_REQUIRED WORK_.
Give the listing again in full, exactly as it appears.

_DATA PROVIDED_.
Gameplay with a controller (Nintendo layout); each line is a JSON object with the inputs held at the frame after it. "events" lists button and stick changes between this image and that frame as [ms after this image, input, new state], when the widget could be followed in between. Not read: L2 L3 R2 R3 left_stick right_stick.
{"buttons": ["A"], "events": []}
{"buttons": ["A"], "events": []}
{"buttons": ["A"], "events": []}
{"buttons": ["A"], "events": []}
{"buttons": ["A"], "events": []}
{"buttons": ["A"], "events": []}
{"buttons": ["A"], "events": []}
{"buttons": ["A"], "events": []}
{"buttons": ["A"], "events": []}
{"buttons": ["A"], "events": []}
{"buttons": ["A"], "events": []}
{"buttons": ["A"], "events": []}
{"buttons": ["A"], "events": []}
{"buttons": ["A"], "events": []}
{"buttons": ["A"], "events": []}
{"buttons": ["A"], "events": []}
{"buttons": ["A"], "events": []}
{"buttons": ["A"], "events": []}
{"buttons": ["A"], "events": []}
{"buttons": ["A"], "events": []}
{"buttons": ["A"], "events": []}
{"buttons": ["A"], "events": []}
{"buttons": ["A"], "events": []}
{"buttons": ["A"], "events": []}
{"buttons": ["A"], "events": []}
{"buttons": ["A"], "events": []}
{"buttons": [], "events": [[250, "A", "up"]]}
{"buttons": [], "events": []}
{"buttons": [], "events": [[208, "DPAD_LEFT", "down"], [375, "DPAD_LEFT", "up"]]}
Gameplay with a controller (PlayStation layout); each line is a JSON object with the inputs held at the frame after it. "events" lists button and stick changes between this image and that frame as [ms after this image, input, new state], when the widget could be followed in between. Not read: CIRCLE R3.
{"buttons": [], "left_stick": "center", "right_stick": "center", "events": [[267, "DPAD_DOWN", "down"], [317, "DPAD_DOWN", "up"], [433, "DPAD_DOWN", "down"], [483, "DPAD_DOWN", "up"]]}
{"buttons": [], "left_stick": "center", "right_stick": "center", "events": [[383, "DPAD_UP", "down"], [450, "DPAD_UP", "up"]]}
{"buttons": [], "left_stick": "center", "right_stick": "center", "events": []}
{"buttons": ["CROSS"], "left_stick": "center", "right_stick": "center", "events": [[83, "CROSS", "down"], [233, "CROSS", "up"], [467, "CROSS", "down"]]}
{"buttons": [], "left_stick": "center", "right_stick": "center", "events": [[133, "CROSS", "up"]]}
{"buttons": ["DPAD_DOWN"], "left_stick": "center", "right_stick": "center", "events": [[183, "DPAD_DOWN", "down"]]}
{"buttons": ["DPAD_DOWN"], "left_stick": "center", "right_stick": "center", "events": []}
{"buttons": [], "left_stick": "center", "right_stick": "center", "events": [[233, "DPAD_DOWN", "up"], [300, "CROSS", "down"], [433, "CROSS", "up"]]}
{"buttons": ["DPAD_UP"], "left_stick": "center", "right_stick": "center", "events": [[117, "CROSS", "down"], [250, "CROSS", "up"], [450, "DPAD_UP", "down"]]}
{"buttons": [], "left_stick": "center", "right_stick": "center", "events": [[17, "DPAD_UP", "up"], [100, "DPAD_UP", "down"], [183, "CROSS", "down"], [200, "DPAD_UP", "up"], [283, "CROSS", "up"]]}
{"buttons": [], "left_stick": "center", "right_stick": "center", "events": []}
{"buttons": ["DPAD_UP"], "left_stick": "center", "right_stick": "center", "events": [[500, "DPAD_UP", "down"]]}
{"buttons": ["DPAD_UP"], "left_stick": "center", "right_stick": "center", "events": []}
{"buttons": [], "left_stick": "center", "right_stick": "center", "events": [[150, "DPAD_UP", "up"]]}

_PROBLEM SOLUTION_.
Gameplay with a controller (Nintendo layout); each line is a JSON object with the inputs held at the frame after it. "events" lists button and stick changes between this image and that frame as [ms after this image, input, new state], when the widget could be followed in between. Not read: L2 L3 R2 R3 left_stick right_stick.
{"buttons": ["A"], "events": []}
{"buttons": ["A"], "events": []}
{"buttons": ["A"], "events": []}
{"buttons": ["A"], "events": []}
{"buttons": ["A"], "events": []}
{"buttons": ["A"], "events": []}
{"buttons": ["A"], "events": []}
{"buttons": ["A"], "events": []}
{"buttons": ["A"], "events": []}
{"buttons": ["A"], "events": []}
{"buttons": ["A"], "events": []}
{"buttons": ["A"], "events": []}
{"buttons": ["A"], "events": []}
{"buttons": ["A"], "events": []}
{"buttons": ["A"], "events": []}
{"buttons": ["A"], "events": []}
{"buttons": ["A"], "events": []}
{"buttons": ["A"], "events": []}
{"buttons": ["A"], "events": []}
{"buttons": ["A"], "events": []}
{"buttons": ["A"], "events": []}
{"buttons": ["A"], "events": []}
{"buttons": ["A"], "events": []}
{"buttons": ["A"], "events": []}
{"buttons": ["A"], "events": []}
{"buttons": ["A"], "events": []}
{"buttons": [], "events": [[250, "A", "up"]]}
{"buttons": [], "events": []}
{"buttons": [], "events": [[208, "DPAD_LEFT", "down"], [375, "DPAD_LEFT", "up"]]}
Gameplay with a controller (PlayStation layout); each line is a JSON object with the inputs held at the frame after it. "events" lists button and stick changes between this image and that frame as [ms after this image, input, new state], when the widget could be followed in between. Not read: CIRCLE R3.
{"buttons": [], "left_stick": "center", "right_stick": "center", "events": [[267, "DPAD_DOWN", "down"], [317, "DPAD_DOWN", "up"], [433, "DPAD_DOWN", "down"], [483, "DPAD_DOWN", "up"]]}
{"buttons": [], "left_stick": "center", "right_stick": "center", "events": [[383, "DPAD_UP", "down"], [450, "DPAD_UP", "up"]]}
{"buttons": [], "left_stick": "center", "right_stick": "center", "events": []}
{"buttons": ["CROSS"], "left_stick": "center", "right_stick": "center", "events": [[83, "CROSS", "down"], [233, "CROSS", "up"], [467, "CROSS", "down"]]}
{"buttons": [], "left_stick": "center", "right_stick": "center", "events": [[133, "CROSS", "up"]]}
{"buttons": ["DPAD_DOWN"], "left_stick": "center", "right_stick": "center", "events": [[183, "DPAD_DOWN", "down"]]}
{"buttons": ["DPAD_DOWN"], "left_stick": "center", "right_stick": "center", "events": []}
{"buttons": [], "left_stick": "center", "right_stick": "center", "events": [[233, "DPAD_DOWN", "up"], [300, "CROSS", "down"], [433, "CROSS", "up"]]}
{"buttons": ["DPAD_UP"], "left_stick": "center", "right_stick": "center", "events": [[117, "CROSS", "down"], [250, "CROSS", "up"], [450, "DPAD_UP", "down"]]}
{"buttons": [], "left_stick": "center", "right_stick": "center", "events": [[17, "DPAD_UP", "up"], [100, "DPAD_UP", "down"], [183, "CROSS", "down"], [200, "DPAD_UP", "up"], [283, "CROSS", "up"]]}
{"buttons": [], "left_stick": "center", "right_stick": "center", "events": []}
{"buttons": ["DPAD_UP"], "left_stick": "center", "right_stick": "center", "events": [[500, "DPAD_UP", "down"]]}
{"buttons": ["DPAD_UP"], "left_stick": "center", "right_stick": "center", "events": []}
{"buttons": [], "left_stick": "center", "right_stick": "center", "events": [[150, "DPAD_UP", "up"]]}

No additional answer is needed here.